>> Start Reading text
Can someone either help derive or give a reference to the identities in Appendix B, page 27 of this, http://arxiv.org/pdf/1111.6290v2.pdf
Here is a reproduction of Appendix B from Klebanov, Pufu, Sachdev and Safdi's $2012$ preprint (v2) 'Renyi Entropies for Free Field Theories' (from the source at arxiv.org and hoping there is no problem citing it here…(RM)).
B Useful mathematical formulae
In this section we present some useful mathematical formulae. We begin with zeta function identities.
For $0 < a \leq 1$ we have the identity
$$\tag{B.1} \zeta(z, a) = \frac{2 \Gamma(1 – z)}{(2 \pi)^{1-z}} \left[\sin \frac{z \pi}{2} \sum_{n=1}^\infty \frac{\cos 2 \pi a n}{n^{1-z}}
+ \cos \frac{z \pi}{2} \sum_{n=1}^\infty \frac{\sin 2 \pi a n}{n^{1-z}} \right] \,$$
Taking derivatives at $z=0, -1, -2$ gives
\begin{align}
\zeta'(-2, a) &= – \frac{1}{4 \pi^2} \sum_{n=1}^\infty \frac{\cos 2 \pi a n}{n^3}
– \frac{1}{4 \pi^3} \sum_{n=1}^\infty \frac{(2 \log (2 \pi n) + 2 \gamma – 3) \sin 2 \pi a n}{n^3} \,, \\
\tag{B.2}\zeta'(-1, a) &= \frac{1}{4 \pi} \sum_{n=1}^\infty \frac{\sin 2 \pi q n}{n^2}
– \frac{1}{2 \pi^2} \sum_{n=1}^\infty \frac{(\log (2 \pi n) + \gamma – 1) \cos 2 \pi a n}{n^2} \,, \\
\zeta'(0, a) &= \frac{1}{2} \sum_{n=1}^\infty \frac{\cos 2 \pi a n}{n}
+ \frac{1}{\pi} \sum_{n=1}^\infty \frac{(\log (2 \pi n) + \gamma) \sin 2 \pi a n}{n} \,.
>> End Reading text
== Instruction 1 ==
List the surnames of the preprint's authors as they are given in the forum post on zeta function identities.
These records have no connection to the forum post on zeta function identities.
>> Start Information shown
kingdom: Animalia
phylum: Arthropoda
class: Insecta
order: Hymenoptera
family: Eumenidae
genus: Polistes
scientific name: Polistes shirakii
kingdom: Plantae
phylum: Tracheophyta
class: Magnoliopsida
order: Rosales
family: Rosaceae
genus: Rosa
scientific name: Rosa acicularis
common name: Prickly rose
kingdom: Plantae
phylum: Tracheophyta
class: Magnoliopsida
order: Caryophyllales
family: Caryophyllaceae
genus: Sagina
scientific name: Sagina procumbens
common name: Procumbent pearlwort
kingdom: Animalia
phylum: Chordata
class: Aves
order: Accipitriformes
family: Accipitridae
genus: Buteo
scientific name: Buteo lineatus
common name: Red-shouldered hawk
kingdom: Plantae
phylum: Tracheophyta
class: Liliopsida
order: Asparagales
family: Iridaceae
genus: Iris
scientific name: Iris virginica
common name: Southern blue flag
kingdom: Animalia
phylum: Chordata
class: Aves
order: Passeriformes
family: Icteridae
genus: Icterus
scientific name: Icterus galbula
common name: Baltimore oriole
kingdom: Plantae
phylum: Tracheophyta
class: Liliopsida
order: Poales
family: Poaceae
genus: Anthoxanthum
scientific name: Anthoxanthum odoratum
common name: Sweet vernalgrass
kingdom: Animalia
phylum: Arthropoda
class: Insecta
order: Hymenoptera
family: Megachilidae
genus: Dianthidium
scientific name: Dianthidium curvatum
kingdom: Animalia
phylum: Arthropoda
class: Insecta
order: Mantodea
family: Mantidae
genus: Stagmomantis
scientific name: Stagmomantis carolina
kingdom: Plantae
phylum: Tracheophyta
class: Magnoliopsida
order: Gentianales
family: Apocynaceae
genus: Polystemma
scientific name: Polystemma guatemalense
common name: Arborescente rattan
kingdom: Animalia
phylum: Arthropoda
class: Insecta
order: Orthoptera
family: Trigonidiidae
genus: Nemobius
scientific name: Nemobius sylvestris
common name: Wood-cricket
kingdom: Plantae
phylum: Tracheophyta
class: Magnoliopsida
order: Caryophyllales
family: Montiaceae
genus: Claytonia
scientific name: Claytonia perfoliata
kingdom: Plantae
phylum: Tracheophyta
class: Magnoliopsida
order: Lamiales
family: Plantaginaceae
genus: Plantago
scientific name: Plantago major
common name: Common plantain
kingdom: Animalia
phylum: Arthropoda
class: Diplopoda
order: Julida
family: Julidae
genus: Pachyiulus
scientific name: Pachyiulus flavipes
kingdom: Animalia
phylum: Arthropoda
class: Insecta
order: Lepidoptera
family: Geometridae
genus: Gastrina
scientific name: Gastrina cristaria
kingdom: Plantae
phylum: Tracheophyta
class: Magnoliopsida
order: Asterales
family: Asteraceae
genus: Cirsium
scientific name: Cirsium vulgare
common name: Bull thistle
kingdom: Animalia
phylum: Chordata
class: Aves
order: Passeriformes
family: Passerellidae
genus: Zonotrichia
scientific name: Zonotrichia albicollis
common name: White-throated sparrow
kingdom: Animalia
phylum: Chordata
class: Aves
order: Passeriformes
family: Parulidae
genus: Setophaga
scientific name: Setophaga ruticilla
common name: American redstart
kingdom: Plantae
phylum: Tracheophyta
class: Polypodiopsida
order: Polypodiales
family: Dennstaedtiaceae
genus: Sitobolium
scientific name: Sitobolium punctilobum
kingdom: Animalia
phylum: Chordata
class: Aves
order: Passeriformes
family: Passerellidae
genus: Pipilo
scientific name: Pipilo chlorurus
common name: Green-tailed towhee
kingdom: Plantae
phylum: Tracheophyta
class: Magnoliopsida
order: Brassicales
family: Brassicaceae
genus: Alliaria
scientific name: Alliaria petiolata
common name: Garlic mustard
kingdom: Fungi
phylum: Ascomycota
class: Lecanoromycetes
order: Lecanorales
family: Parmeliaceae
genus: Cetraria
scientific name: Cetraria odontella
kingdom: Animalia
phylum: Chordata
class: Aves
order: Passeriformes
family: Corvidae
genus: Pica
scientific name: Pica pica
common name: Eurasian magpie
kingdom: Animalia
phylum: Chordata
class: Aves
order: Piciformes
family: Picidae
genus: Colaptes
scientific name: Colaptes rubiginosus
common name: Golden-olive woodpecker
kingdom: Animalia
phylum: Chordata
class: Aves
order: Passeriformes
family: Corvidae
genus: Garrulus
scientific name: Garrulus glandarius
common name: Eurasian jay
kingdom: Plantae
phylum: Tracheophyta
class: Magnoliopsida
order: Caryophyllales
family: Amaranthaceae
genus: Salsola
>> End Information shown
== Instruction 2 ==
Copy the records without changes, starting with their first line and going on through the line with "genus: Stagmomantis", including both of those lines.

== Exercise solution 1 ==
Klebanov, Pufu, Sachdev, Safdi

== Exercise solution 2 ==
kingdom: Animalia
phylum: Arthropoda
class: Insecta
order: Hymenoptera
family: Eumenidae
genus: Polistes
scientific name: Polistes shirakii
kingdom: Plantae
phylum: Tracheophyta
class: Magnoliopsida
order: Rosales
family: Rosaceae
genus: Rosa
scientific name: Rosa acicularis
common name: Prickly rose
kingdom: Plantae
phylum: Tracheophyta
class: Magnoliopsida
order: Caryophyllales
family: Caryophyllaceae
genus: Sagina
scientific name: Sagina procumbens
common name: Procumbent pearlwort
kingdom: Animalia
phylum: Chordata
class: Aves
order: Accipitriformes
family: Accipitridae
genus: Buteo
scientific name: Buteo lineatus
common name: Red-shouldered hawk
kingdom: Plantae
phylum: Tracheophyta
class: Liliopsida
order: Asparagales
family: Iridaceae
genus: Iris
scientific name: Iris virginica
common name: Southern blue flag
kingdom: Animalia
phylum: Chordata
class: Aves
order: Passeriformes
family: Icteridae
genus: Icterus
scientific name: Icterus galbula
common name: Baltimore oriole
kingdom: Plantae
phylum: Tracheophyta
class: Liliopsida
order: Poales
family: Poaceae
genus: Anthoxanthum
scientific name: Anthoxanthum odoratum
common name: Sweet vernalgrass
kingdom: Animalia
phylum: Arthropoda
class: Insecta
order: Hymenoptera
family: Megachilidae
genus: Dianthidium
scientific name: Dianthidium curvatum
kingdom: Animalia
phylum: Arthropoda
class: Insecta
order: Mantodea
family: Mantidae
genus: Stagmomantis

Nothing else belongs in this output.